For years, rumors of the “Marsh Girl” haunted Barkley Cove, a quiet fishing village. Kya Clark is barefoot and wild; unfit for polite society. So in late 1969, when the popular Chase Andrews is found dead, locals immediately suspect her.

But Kya is not what they say. A born naturalist with just one day of school, she takes life's lessons from the land, learning the real ways of the world from the dishonest signals of fireflies. But while she has the skills to live in solitude forever, the time comes when she yearns to be touched and loved. Drawn to two young men from town, who are each intrigued by her wild beauty, Kya opens herself to a new and startling world—until the unthinkable happens.
In Where the Crawdads Sing, Owens juxtaposes an exquisite ode to the natural world against a profound coming of age story and haunting mystery. Thought-provoking, wise, and deeply moving, Owens’s debut novel reminds us that we are forever shaped by the child within us, while also subject to the beautiful and violent secrets that nature keeps.

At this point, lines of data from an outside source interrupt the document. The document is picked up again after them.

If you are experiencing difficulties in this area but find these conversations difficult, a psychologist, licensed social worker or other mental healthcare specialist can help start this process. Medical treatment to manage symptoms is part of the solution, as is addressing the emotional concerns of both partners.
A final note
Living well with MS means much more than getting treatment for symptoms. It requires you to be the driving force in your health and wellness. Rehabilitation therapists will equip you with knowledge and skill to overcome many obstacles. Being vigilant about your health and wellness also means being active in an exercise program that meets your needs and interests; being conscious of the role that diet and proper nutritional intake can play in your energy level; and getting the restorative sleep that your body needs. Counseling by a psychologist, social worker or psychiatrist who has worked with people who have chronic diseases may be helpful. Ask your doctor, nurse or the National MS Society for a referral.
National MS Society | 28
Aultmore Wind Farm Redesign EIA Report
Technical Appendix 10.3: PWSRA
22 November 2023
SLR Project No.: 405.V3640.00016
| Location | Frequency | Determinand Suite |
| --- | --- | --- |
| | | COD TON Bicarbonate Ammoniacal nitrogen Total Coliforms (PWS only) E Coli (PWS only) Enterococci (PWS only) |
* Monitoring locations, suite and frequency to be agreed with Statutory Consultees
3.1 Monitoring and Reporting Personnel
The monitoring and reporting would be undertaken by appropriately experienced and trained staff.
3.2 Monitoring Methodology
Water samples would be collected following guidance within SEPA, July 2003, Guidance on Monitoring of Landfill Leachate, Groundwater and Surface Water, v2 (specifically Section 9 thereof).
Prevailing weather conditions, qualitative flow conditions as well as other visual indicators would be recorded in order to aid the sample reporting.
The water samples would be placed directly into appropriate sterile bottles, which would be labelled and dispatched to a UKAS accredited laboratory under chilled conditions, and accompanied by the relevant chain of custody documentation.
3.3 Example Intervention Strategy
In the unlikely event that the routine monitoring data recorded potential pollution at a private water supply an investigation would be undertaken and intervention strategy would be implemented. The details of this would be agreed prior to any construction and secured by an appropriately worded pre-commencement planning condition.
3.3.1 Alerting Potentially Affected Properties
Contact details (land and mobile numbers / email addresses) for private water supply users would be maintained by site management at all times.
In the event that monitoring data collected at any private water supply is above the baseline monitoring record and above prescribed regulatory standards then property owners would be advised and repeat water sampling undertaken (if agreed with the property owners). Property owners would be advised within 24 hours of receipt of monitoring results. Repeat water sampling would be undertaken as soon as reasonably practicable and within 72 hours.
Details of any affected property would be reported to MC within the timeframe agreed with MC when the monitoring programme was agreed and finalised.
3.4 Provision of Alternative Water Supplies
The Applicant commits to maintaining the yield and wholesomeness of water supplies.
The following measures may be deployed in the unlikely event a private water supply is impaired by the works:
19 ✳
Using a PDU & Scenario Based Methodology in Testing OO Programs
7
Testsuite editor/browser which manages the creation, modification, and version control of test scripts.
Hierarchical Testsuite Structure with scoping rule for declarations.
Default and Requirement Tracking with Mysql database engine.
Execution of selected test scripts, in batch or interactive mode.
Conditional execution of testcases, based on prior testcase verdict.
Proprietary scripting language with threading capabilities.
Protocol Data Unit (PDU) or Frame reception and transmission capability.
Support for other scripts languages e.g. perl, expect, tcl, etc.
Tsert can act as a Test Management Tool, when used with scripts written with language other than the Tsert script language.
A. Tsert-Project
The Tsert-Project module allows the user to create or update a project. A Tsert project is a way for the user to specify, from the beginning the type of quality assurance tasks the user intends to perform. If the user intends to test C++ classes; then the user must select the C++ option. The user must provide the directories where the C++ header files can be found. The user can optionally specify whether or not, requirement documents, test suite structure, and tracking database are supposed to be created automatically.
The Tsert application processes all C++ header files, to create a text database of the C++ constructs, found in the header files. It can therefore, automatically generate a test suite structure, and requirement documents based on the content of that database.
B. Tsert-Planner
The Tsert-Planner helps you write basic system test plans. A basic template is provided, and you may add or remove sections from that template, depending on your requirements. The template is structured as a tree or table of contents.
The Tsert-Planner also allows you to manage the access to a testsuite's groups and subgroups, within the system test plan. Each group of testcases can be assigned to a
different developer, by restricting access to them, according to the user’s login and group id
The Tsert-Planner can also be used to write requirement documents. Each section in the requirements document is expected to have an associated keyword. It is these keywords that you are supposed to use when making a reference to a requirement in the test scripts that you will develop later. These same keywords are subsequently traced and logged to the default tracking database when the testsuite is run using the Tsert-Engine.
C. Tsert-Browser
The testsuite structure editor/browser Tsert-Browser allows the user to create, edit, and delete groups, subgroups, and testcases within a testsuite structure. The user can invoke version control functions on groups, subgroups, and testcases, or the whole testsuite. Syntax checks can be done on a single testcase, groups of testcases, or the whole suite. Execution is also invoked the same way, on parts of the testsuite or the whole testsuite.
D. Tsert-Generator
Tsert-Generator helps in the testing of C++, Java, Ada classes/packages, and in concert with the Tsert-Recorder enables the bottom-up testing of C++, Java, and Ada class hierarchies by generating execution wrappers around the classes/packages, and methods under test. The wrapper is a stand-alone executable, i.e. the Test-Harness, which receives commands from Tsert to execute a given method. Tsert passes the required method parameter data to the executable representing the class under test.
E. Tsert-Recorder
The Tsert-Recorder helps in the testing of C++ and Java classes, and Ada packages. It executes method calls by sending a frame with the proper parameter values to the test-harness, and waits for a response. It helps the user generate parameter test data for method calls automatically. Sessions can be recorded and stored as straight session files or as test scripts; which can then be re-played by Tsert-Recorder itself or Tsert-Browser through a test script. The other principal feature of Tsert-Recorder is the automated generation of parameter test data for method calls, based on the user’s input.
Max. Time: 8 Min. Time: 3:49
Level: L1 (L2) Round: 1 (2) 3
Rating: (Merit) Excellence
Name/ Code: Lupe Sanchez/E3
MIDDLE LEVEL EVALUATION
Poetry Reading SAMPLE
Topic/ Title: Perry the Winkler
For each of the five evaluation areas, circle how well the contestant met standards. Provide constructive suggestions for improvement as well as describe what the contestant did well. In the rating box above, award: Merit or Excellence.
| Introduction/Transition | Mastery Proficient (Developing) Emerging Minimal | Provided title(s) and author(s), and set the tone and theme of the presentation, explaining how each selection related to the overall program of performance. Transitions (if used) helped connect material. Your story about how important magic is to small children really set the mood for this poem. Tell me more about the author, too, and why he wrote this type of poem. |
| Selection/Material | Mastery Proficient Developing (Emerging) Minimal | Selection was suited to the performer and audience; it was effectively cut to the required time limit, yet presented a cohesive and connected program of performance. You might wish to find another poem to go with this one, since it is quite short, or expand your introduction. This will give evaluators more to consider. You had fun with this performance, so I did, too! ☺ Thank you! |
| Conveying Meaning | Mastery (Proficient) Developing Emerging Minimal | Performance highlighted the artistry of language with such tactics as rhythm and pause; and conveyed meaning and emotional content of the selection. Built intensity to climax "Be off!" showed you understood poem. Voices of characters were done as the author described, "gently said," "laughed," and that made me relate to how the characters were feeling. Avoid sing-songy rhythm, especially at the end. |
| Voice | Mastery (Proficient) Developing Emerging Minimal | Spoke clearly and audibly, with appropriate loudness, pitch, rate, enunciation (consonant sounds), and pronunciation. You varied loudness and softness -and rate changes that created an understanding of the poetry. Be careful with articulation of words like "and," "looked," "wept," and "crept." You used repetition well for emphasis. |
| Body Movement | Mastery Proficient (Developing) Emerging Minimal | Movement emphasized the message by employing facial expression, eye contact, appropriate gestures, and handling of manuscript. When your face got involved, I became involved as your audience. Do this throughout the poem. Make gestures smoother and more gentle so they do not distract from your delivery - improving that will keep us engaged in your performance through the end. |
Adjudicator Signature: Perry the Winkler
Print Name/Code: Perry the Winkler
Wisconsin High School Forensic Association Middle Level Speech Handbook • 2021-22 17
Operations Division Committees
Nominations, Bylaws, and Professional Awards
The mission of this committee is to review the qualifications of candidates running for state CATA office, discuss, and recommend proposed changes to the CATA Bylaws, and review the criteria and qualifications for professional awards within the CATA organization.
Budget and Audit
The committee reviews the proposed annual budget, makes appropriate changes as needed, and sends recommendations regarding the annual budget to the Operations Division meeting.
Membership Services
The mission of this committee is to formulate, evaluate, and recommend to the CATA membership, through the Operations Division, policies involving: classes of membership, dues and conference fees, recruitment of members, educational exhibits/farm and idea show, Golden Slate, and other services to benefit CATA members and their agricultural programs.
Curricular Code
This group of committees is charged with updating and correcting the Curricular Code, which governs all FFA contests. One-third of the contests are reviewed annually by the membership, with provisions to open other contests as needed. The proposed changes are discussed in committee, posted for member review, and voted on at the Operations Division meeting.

The story asks how isolation influences the behavior of a young woman, who like all of us, has the genetic propensity to belong to a group. The clues to the mystery are brushed into the lush habitat and natural histories of its wild creatures.

In the summer of 2018, Putnam published an unusual debut novel by a retired wildlife biologist named Delia Owens. The book, which had an odd title and didn’t fit neatly into any genre, hardly seemed destined to be a blockbuster, so Putnam printed about 28,000 copies.

It wasn’t nearly enough.

A year and a half later, the novel, “Where the Crawdads Sing,” an absorbing, atmospheric tale about a lonely girl’s coming-of-age in the marshes of North Carolina, has sold more than four and a half million copies. It’s an astonishing trajectory for any debut novelist, much less for a reclusive, 70-year-old scientist, whose previous published works chronicled the decades she spent in the deserts and valleys of Botswana and Zambia, where she studied hyenas, lions and elephants.